What’s the right way to ask the Responses API for structured output conditionally?
In my case, if the call involves the web search tool, I want raw results but if there’s no web search, I want structured output. Example:
I guess the conditional would be in python, not the LLM since structured responses use client.responses.parse whereas non-structured use client.responses.create (unless I’m thinking about it wrong).
AFAIK the parameter is fixed, not conditional.

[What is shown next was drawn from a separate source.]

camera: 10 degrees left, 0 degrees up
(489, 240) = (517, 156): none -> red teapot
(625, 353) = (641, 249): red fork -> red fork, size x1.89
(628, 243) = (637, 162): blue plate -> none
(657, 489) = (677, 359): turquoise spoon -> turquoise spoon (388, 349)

What you could try is to use a default text response first.
Then, if there is no web search usage you follow up with another prompt, using your previous_response_id and this time you enforce structured output and ask “put my previous answer in this format”.
There is a shortcut, which is to create new function/tool to do analysis (put every logic, rules, etc there ) then ask it to do analysis before parsing. The result of the analysis determines the parsing.
I made a Triage endpoint with structured output, “web_search” or “standard” using 4.1 Nano. Every user message from the chat is triaged and fires against the correct endpoint.
Let say we have two options:
option1: [web_search] {/* query: string /}
option2: [none_web_search] {/ title: string, text: string */}
What I mean is that you would use another function to determine the type of the tools.
[analysis_function] {/* function_name: ‘tool_analyzer’, selection_justification: string, tool_name: ‘search_query_builder|article_structure’, result: ‘search_query_builder|article_structure’ */} The result of this will determine the next action whether is web_search or none_web_search, then use this result. This may also lower the cost if you have more functions but it might add extra latency.
If there are issues with reliability, latency, or other issues, Please keep this post updated with your scenario, I will add other options that might work.